Erros conceituais: Tecnologias Digitais (TDs) X Tecnologias Educacionais (TEs)

Para entendermos as razões que justificam a inserção das Tecnologias Digitais por meio dos Projetos de Aprendizagem é interessante que primeiro façamos uma pequena reflexão sobre as formas como as TDs têm sido inseridas na educação e as razões pelas quais essa inserção tem fracassado em muitos casos.
Os erros de implantação do uso pedagógico das TDs começa com os erros conceituais sobre o que é tecnologia e qual sua relação com a educação. O mapa conceitual mostrado a seguir tenta aclarar os conceitos de tecnologia, Tecnologia Digital (TD), Tecnologia Educacional (TE), bem como as relações e inter-relações entre eles.
Um mapa conceitual sobre as inter-relações entre tecnologia, tecnologia digital e tecnologia educacional.
Um mapa conceitual sobre as inter-relações entre tecnologia, tecnologia digital e tecnologia educacional.
Como podemos ver nesse mapa conceitual, tecnologia é um conjunto de técnicas, processos e métodos específicos de um dado ofício ou negócio. Tecnologia Digital é qualquer tecnologia baseada na linguagem binária dos computadores. Assim, quando pensamos no uso de tecnologias nas escolas não estamos falando simplesmente no uso de “aparelhos tecnológicos digitais”, mas sim no conjunto de técnicas, processos e métodos específicos para o ofício de ensinar!
Onde as TDs se inserem na educação nesse contexto? Elas se inserem da mesma forma que todos as demais tecnologias não-digitais, como a lousa, o mimeógrafo e o toca-fitas, como ferramentas auxiliares que potencializam as Tecnologias Educacionais (TEs).
Veja também que nesse mapa conceitual a relação entre as TDs e a Educação não é uma relação de mão dupla e que seus laços são frágeis. A escola que hoje convive com as TDs já viveu séculos sem elas e viverá muitos outros séculos com tecnologias que ainda serão inventadas. As tecnologias mudam, a escola se adequa a seu tempo e usa essas tecnologias, mas a escola não é uma aplicação da tecnologia em si.
É fundamental compreender que as tecnologias próprias da Educação, como a pedagogia, a didática, a prática de ensino e as diversas metodologias próprias de cada área do saber, não são substituíveis pela Tecnologia Digital ou por qualquer outra tecnologia. E embora isso nos pareça óbvio, não tem sido tão óbvio a ponto de que se evitassem diversos erros ao longo do processo de inserção das TDs na Educação.

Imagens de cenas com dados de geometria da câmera
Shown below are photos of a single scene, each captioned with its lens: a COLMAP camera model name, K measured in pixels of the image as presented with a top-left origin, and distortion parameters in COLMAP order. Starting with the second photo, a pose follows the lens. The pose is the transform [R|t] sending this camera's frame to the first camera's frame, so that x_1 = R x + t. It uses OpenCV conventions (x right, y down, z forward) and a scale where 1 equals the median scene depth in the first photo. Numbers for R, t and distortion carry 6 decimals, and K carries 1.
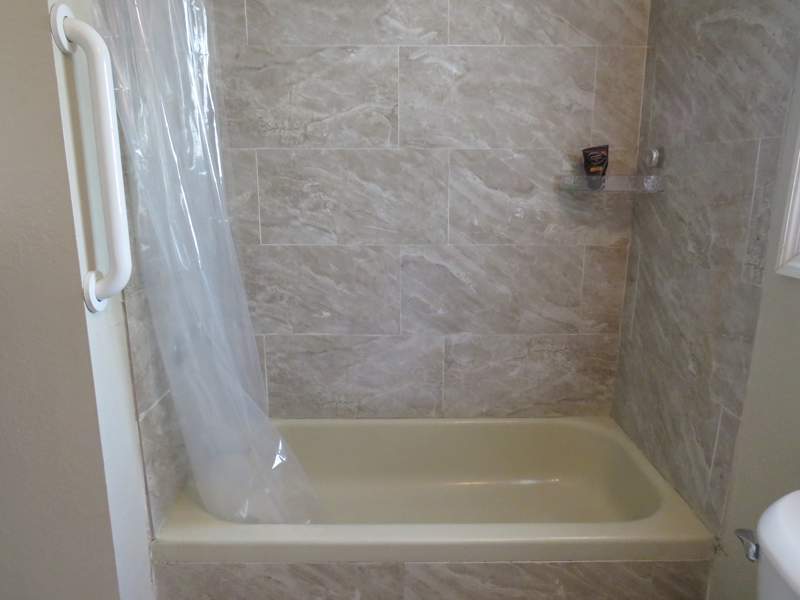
lens RADIAL K [[567.9, 0, 404.7], [0, 567.9, 302.0], [0, 0, 1]] dist [-0.023047, 0.005397]
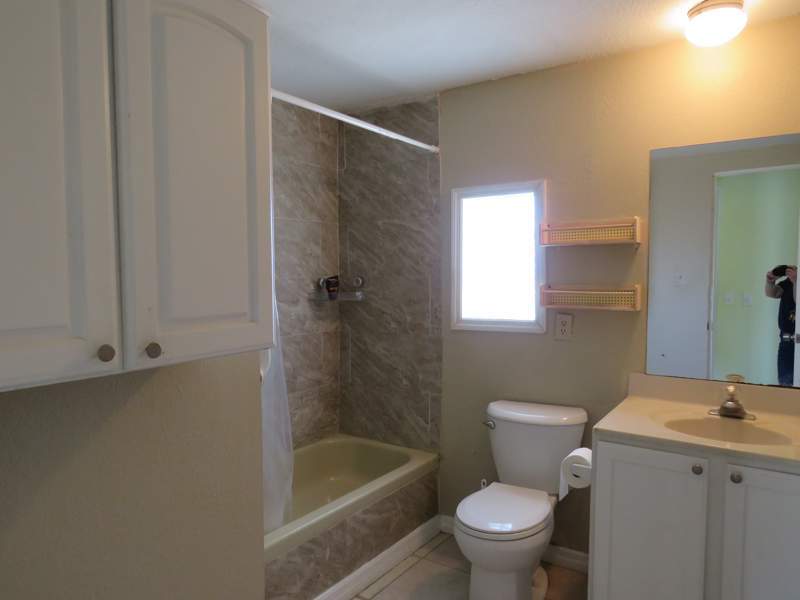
lens RADIAL K [[567.9, 0, 404.7], [0, 567.9, 302.0], [0, 0, 1]] dist [-0.023047, 0.005397]
pose [[0.565593, -0.050520, 0.823136, -1.008121], [0.192345, 0.978675, -0.072098, -0.018958], [-0.801940, 0.199104, 0.563249, -0.189333]]
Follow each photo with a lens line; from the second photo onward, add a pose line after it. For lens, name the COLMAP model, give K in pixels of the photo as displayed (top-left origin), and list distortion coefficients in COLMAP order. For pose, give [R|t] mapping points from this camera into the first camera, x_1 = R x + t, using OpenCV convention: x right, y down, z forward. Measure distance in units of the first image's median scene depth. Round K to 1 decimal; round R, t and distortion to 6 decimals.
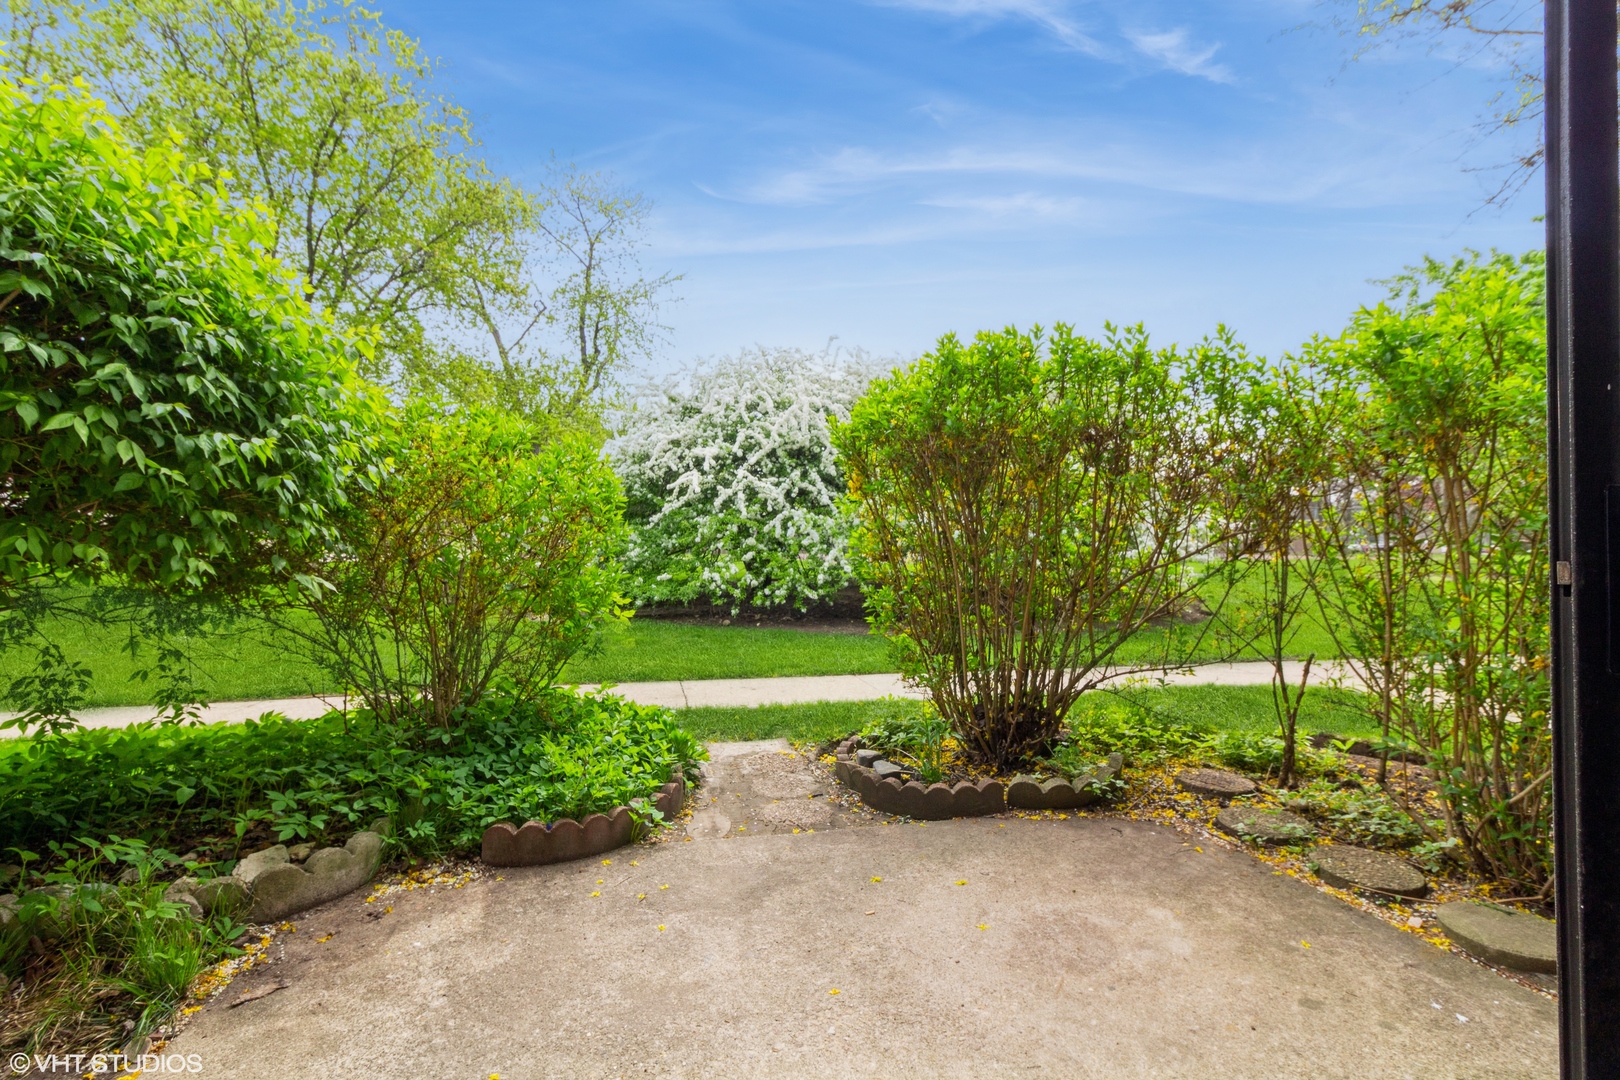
lens RADIAL K [[738.6, 0, 810.0], [0, 738.6, 540.0], [0, 0, 1]] dist [0.004279, -0.000055]
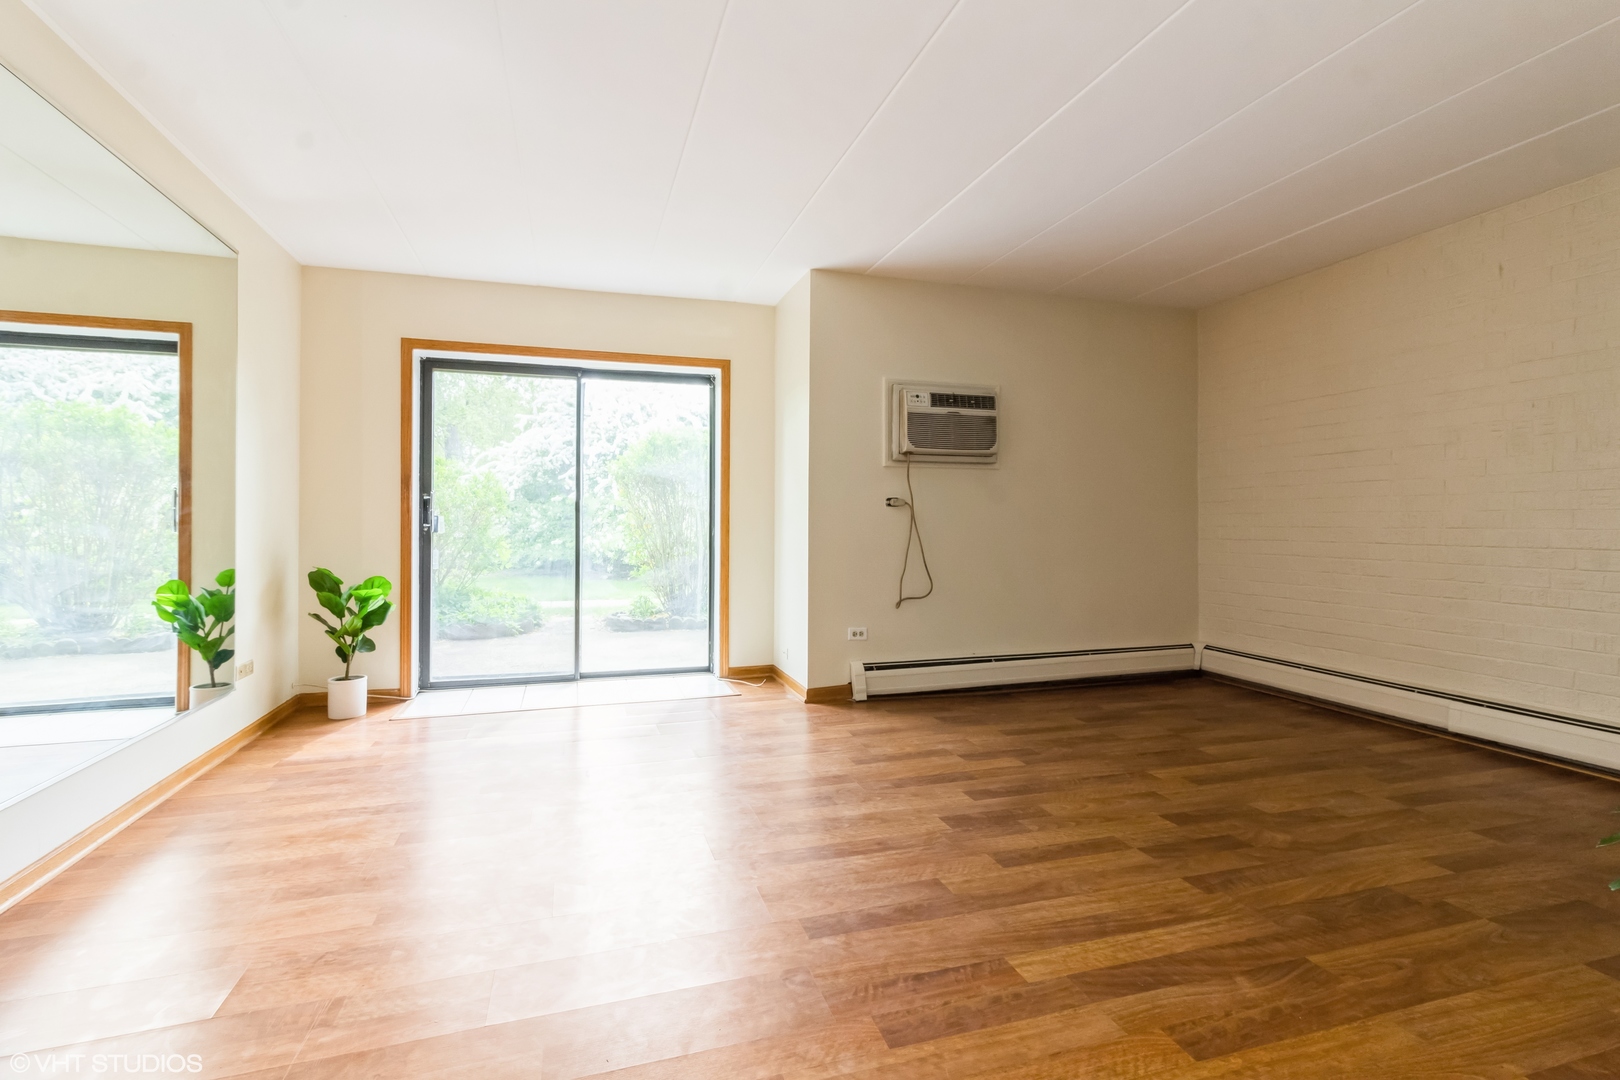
lens RADIAL K [[738.6, 0, 810.0], [0, 738.6, 540.0], [0, 0, 1]] dist [0.004279, -0.000055]
pose [[0.995552, 0.005655, 0.094048, 0.133709], [-0.008858, 0.999394, 0.033676, -0.005557], [-0.093800, -0.034359, 0.994998, -0.389718]]
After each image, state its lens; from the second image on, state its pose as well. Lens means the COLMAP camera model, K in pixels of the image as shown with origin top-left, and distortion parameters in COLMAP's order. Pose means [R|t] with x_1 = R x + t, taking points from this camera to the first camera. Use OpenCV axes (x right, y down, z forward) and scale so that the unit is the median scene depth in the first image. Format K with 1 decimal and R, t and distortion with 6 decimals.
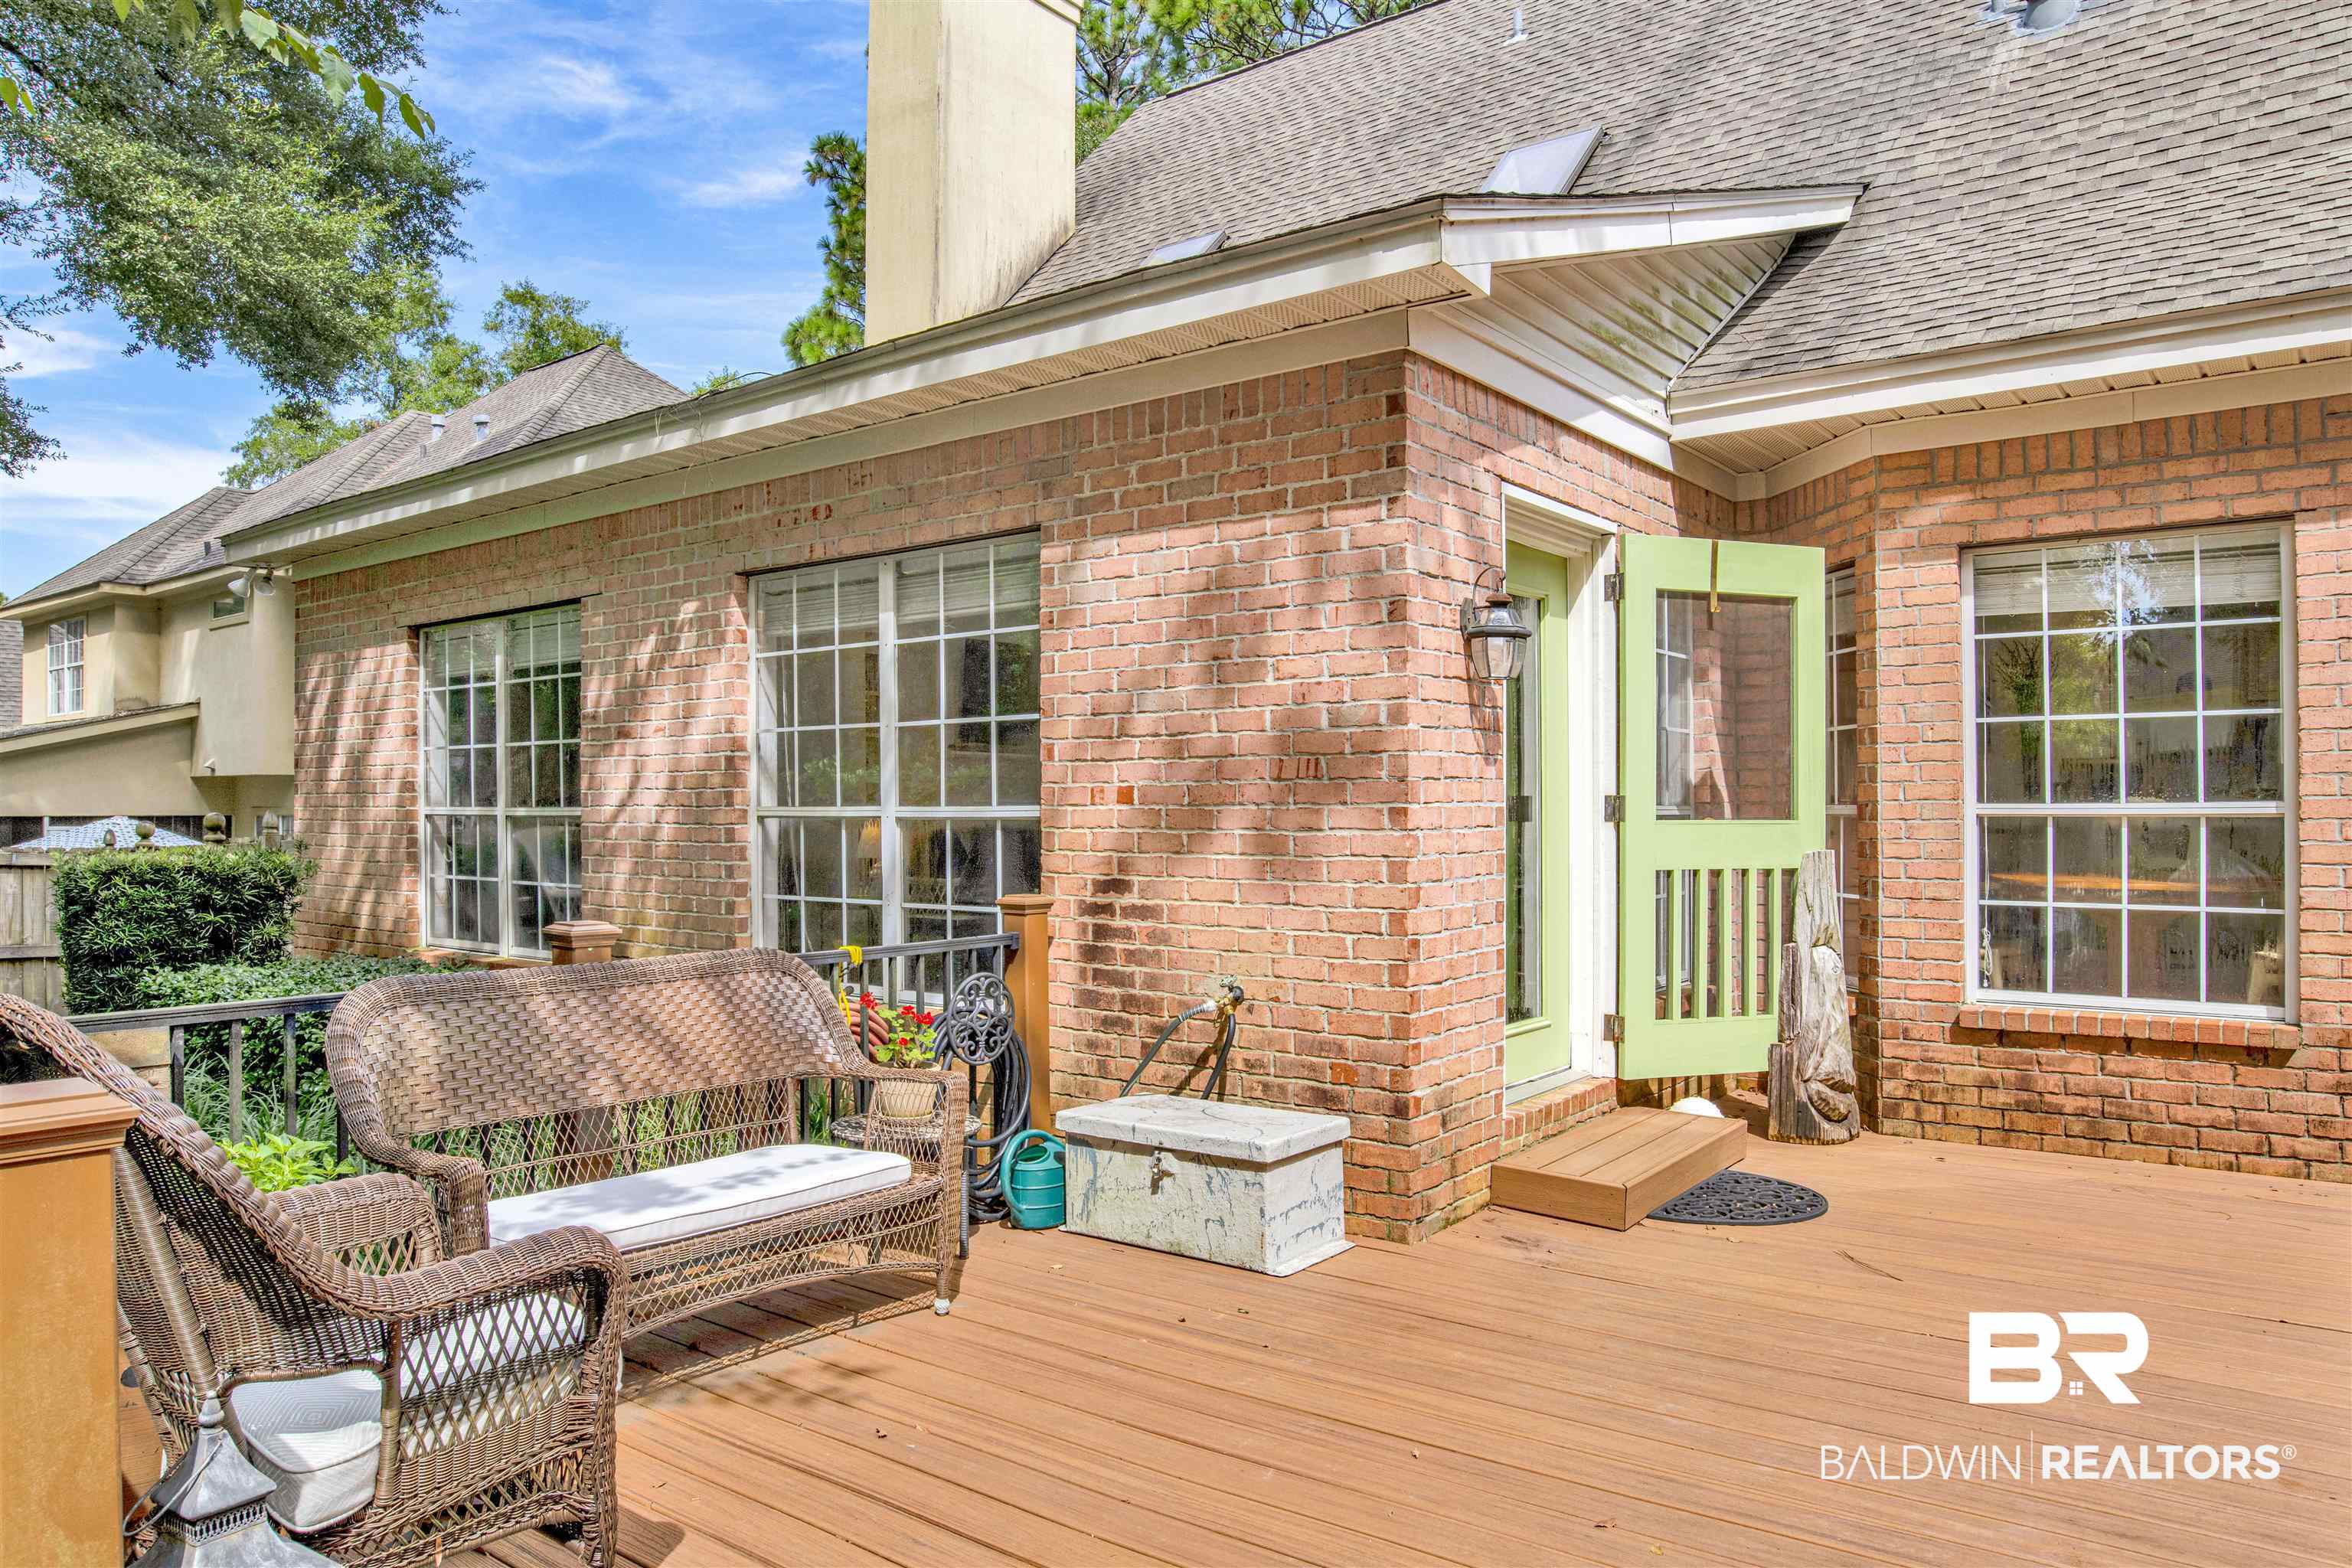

> Atividade
De acordo com o documento de origem, como se define a Tecnologia Digital? A listagem não tem relação com esta atividade.

> Resposta esperada
É qualquer tecnologia baseada na linguagem binária dos computadores.